La Hongrie place les centres de détention pour mineurs sous contrôle policier après un scandale de maltraitance
La Hongrie place les centres de détention pour mineurs sous contrôle policier après un scandale de maltraitance

Le gouvernement hongrois a annoncé mercredi une mesure d’urgence visant à placer l’ensemble des centres de détention pour mineurs sous la supervision directe de la police, après la diffusion d’une vidéo montrant des violences physiques commises dans un établissement de Budapest. Cette décision vise à contenir les retombées politiques d’un scandale qui a immédiatement suscité l’indignation dans l’opposition et parmi les défenseurs des droits humains.

Selon le chef de cabinet du Premier ministre Viktor Orban, cette restructuration vise à garantir une surveillance plus stricte et à prévenir toute nouvelle violation dans ces centres, traditionnellement gérés par des services civils de protection de la jeunesse. Le gouvernement affirme vouloir restaurer la confiance du public et assurer la sécurité des mineurs placés dans ces structures.

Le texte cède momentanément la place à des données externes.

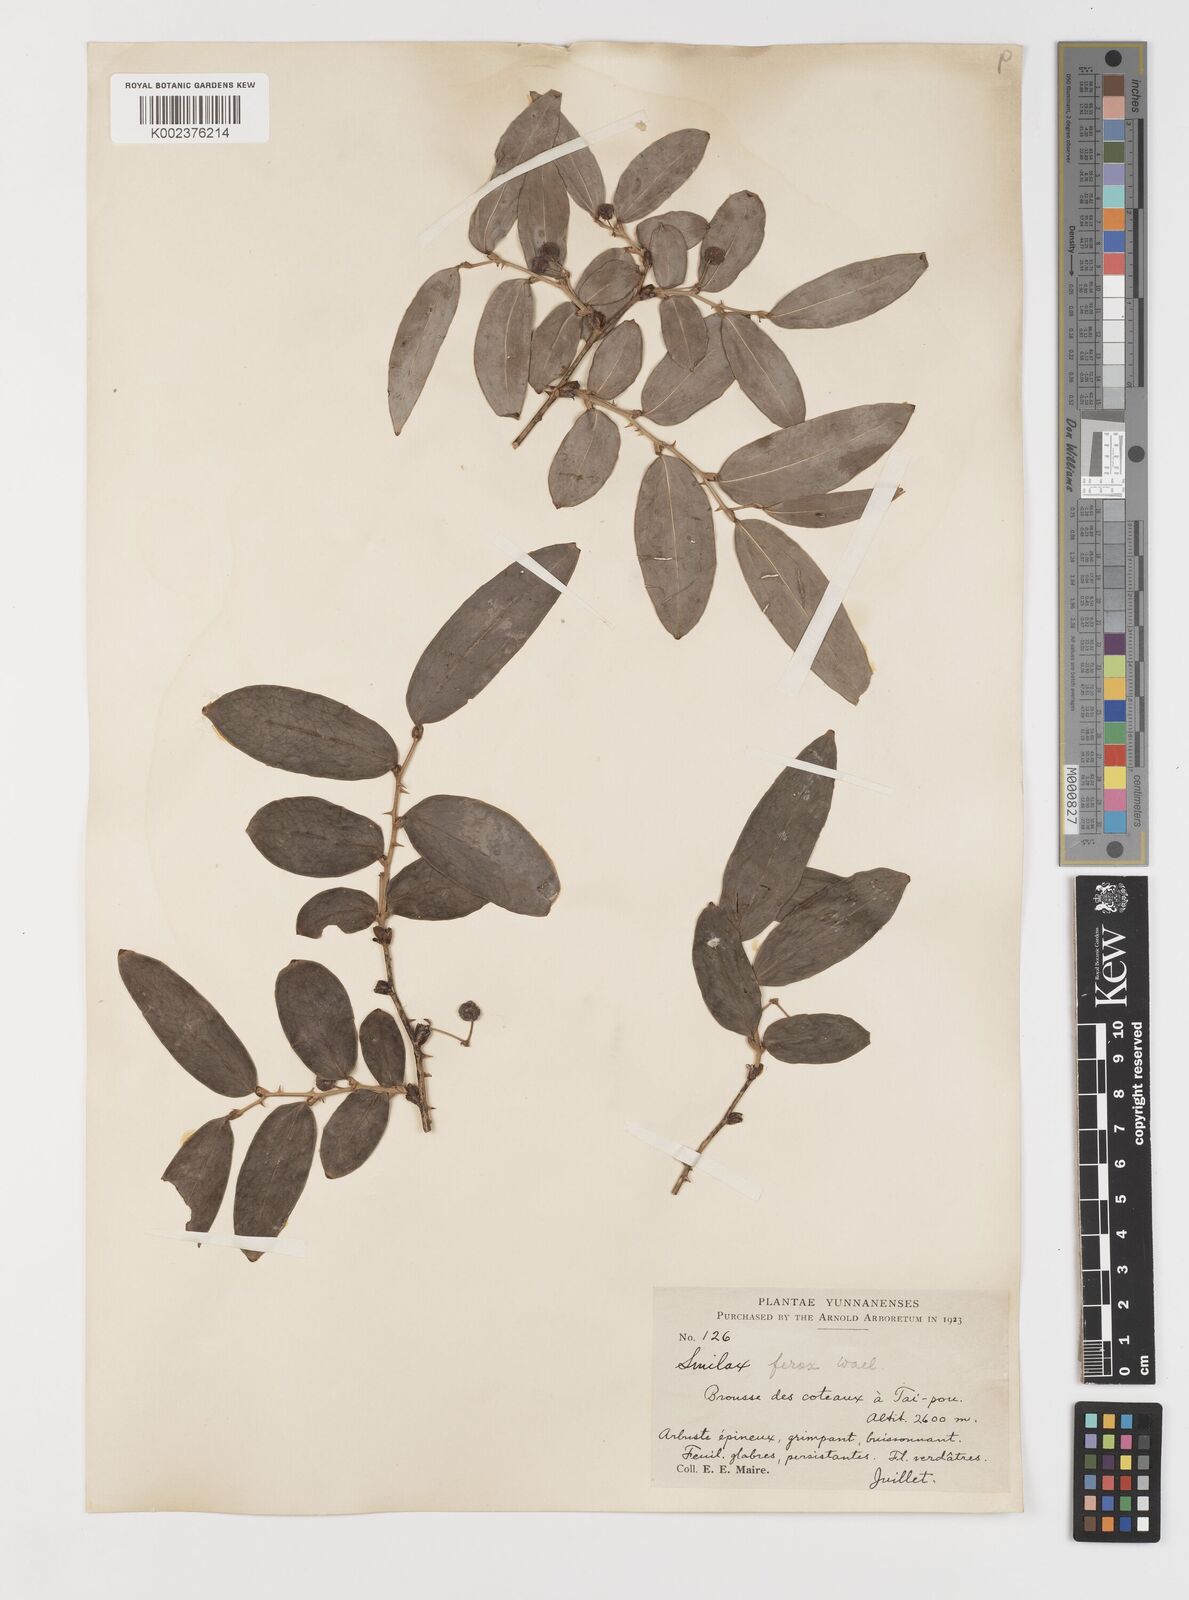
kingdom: Plantae
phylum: Tracheophyta
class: Liliopsida
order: Liliales
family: Smilacaceae
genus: Smilax
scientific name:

L’affaire a rapidement pris une dimension politique : le chef de l’opposition a appelé à la démission immédiate de Viktor Orban, accusant le gouvernement d’avoir laissé prospérer des pratiques abusives dans des institutions relevant de sa responsabilité. Les critiques reprochent également à l’exécutif d’agir tardivement et de privilégier une réponse sécuritaire plutôt qu’une réforme en profondeur du système.

À Budapest, la diffusion de la vidéo a ravivé le débat sur la gestion des établissements pour mineurs et sur le manque de transparence des autorités. Si le gouvernement tente de reprendre la main en centralisant le contrôle de ces centres, l’opposition estime que cette mesure ne répond pas aux problèmes systémiques révélés par le scandale.

L’enquête se poursuit, tandis que les pressions politiques et médiatiques continuent de monter autour d’un dossier devenu explosif pour le pouvoir hongrois.